Frida Orupabo, Untitled series, 2018-2019. Collage with paper pins mounted on aluminium. 58th International Art Exhibition – La Biennale di Venezia, May You Live In Interesting Times. Photo: Francesco Galli. Courtesy: La Biennale di Venezia
What’s exciting about many of the works in this part of Ralph Rugoff’s exhibition is that they are highly aestheticized but refuse to be conventionally beautiful. Yet the complexities made visible stay on the surface and tend to veer towards the personal rather than the structural.
The winning of this year’s Golden Lion by a relative newcomer to the art world, cinematographer Arthur Jafa, might be comparable to the win of the German Pavillon with Anne Imhof two years ago. Each artist created a highly aesthetic and absolutely perfectionist work that knows how to create an aura of exclusivity through codes and images of something we are all are attracted to: internet pop culture. Exclusive in the sense that one doesn’t feel invited into or part of the images we see – we find them disturbing and attractive simultaneously. It makes you wonder: What do they know and see that we don’t?
Tavares Strachan, Robert, 2018. Photo: C&
Over at Arsenale, where the exhibition continues, the works, and visitors, have much more room to exist. In this part, subtitled Proposition A, the same artists exhibit bigger pieces but the art is less fantastic. Well, apart from Tavares Strachan, who does the opposite: Here his work is morbidly celebratory, a visually arresting installation featuring holograms and a neon skeleton of Robert Henry Lawrence Jr, the first African American astronaut, who died while training.
To counter the art-fair feel of the Central Pavillon’s walls whiteness, the walls at Arsenale are made of raw wood. The gaze of Zanele Muholi’s larger-than-life self-portraits is powerful, welcoming, and scrutinizing. Kahlil Joseph’s video work BLKNWS follows visitors throughout and connects the two exhibitions. His two-screen installations portray Black life by collating found footage, including memes and news reports, and combining it with scenes the artist shot of Black personalities such as Amandla Stenberg.
Zanele Muholi, Various works, 2015-2018. Wallpaper. 58th International Art Exhibition – La Biennale di Venezia, May You Live In Interesting Times. Photo: Andrea Avezzù. Courtesy: La Biennale di Venezia
In terms of numbers, it’s great to see that in the international exhibition the artists are split equally in terms of gender, all are alive, and many under forty. The seventy-nine participants from all over the world, including ten Asian countries, four African countries, and five Middle Eastern countries, although twenty-six of the participants work in the USA, sixteen in Germany, and six each from China and France.

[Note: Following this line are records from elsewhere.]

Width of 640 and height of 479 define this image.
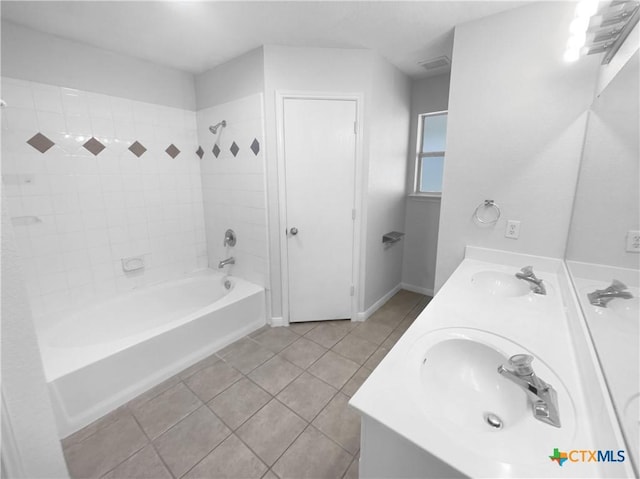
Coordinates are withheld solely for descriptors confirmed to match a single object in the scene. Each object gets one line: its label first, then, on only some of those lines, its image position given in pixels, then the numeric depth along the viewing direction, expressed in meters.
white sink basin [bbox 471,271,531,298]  1.56
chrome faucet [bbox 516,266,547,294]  1.38
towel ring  1.78
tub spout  2.69
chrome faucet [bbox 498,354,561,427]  0.69
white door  2.25
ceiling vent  2.36
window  2.97
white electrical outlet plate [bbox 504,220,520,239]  1.73
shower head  2.48
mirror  0.63
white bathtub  1.54
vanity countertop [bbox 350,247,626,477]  0.58
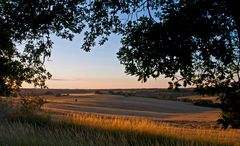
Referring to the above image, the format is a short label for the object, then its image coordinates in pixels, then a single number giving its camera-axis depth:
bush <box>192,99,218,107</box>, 70.71
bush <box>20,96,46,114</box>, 19.73
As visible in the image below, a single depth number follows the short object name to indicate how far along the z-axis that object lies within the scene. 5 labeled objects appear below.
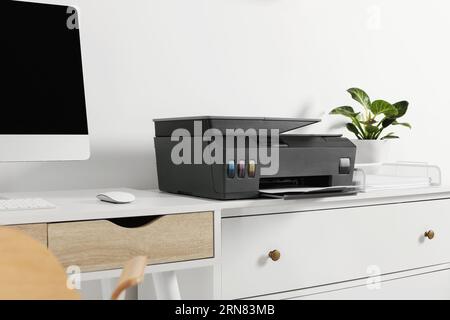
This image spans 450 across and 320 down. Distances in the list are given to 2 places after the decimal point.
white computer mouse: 1.40
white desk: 1.37
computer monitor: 1.44
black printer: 1.52
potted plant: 2.12
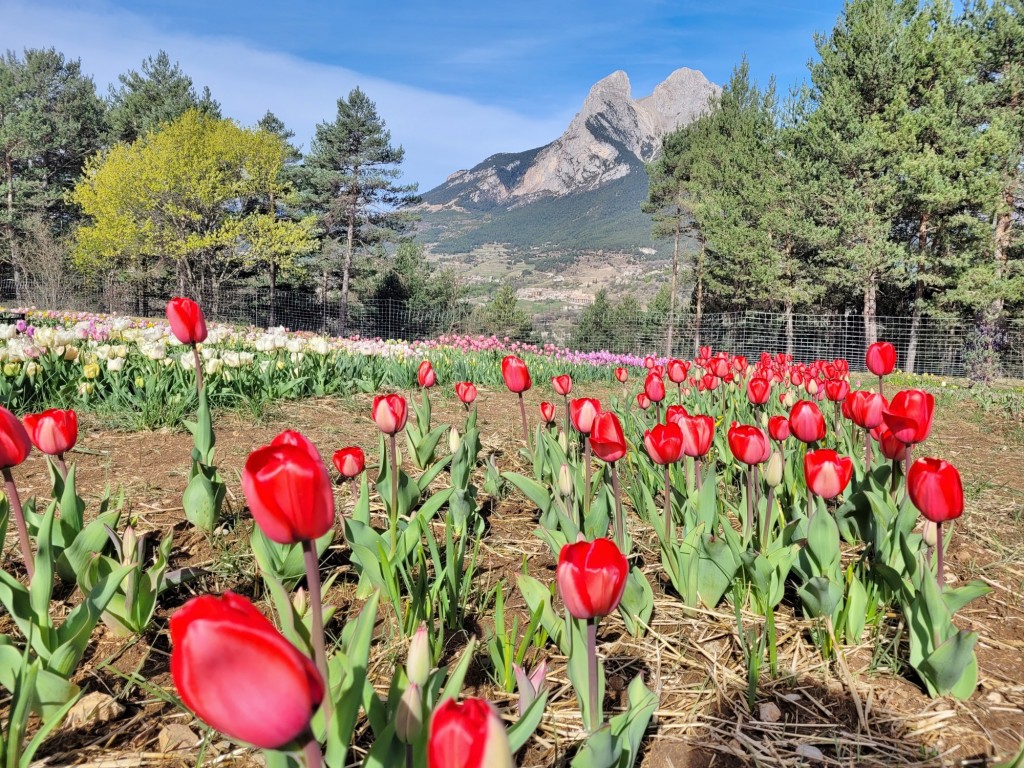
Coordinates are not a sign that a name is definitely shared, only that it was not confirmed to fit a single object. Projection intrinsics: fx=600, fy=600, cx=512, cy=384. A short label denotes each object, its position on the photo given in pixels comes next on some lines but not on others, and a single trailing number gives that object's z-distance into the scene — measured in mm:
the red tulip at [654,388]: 2762
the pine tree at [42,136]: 29891
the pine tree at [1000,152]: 17500
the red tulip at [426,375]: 2826
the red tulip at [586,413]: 1886
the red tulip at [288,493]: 766
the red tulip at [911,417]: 1664
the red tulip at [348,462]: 1883
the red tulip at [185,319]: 2133
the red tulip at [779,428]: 2094
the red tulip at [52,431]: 1548
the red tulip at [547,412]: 2582
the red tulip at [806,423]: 2027
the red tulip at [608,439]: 1614
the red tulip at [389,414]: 1787
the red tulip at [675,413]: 1990
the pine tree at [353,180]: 28844
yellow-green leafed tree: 23203
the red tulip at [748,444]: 1742
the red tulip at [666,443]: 1733
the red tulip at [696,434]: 1866
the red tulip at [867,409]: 2037
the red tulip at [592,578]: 899
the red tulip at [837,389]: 2734
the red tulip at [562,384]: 2770
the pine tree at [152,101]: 31297
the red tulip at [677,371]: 3254
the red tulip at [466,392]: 2797
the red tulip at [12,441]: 1242
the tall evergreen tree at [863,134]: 18406
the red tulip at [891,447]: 1831
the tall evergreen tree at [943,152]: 17469
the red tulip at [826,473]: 1633
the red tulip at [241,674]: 531
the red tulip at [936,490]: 1245
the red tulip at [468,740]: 527
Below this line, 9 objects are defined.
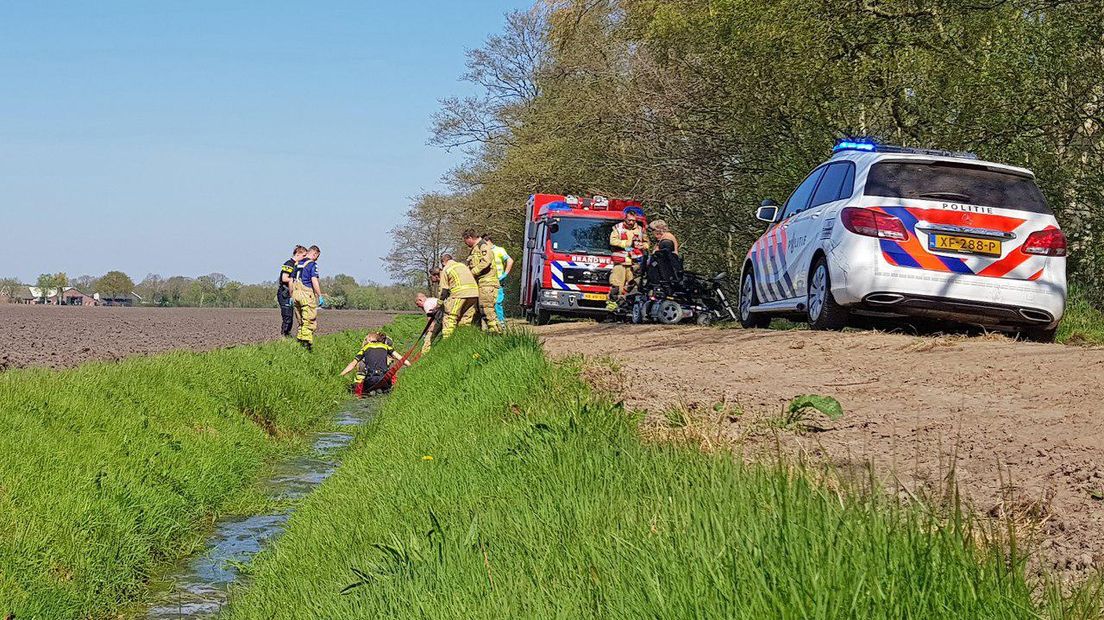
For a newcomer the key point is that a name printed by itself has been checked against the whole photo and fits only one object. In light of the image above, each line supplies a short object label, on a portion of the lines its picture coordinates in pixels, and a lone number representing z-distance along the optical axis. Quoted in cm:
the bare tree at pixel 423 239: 5859
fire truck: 2602
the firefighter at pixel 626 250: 2291
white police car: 1105
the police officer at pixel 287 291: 1998
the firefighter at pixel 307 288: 1958
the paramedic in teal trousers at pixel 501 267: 1932
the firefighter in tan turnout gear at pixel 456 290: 1800
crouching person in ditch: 1814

A disturbing site outside the Arsenale is the much discussed, photographed, and instagrammed boat in which around 1000 refugees died. The problem with this work, by Christoph Büchel, is that it doesn’t manage to work as an urgent memorial or a shameful mirror of our society: People sit in front of it sipping their americanos or get out their smartphones for proper selfies in front of an “original refugee boat” on which many people lost their lives. And when there are discussions about the work online or offline, they mostly surround trite questions about the legitimacy of the artistic act rather than Europe’s complicity in a huge-scale humanitarian crisis.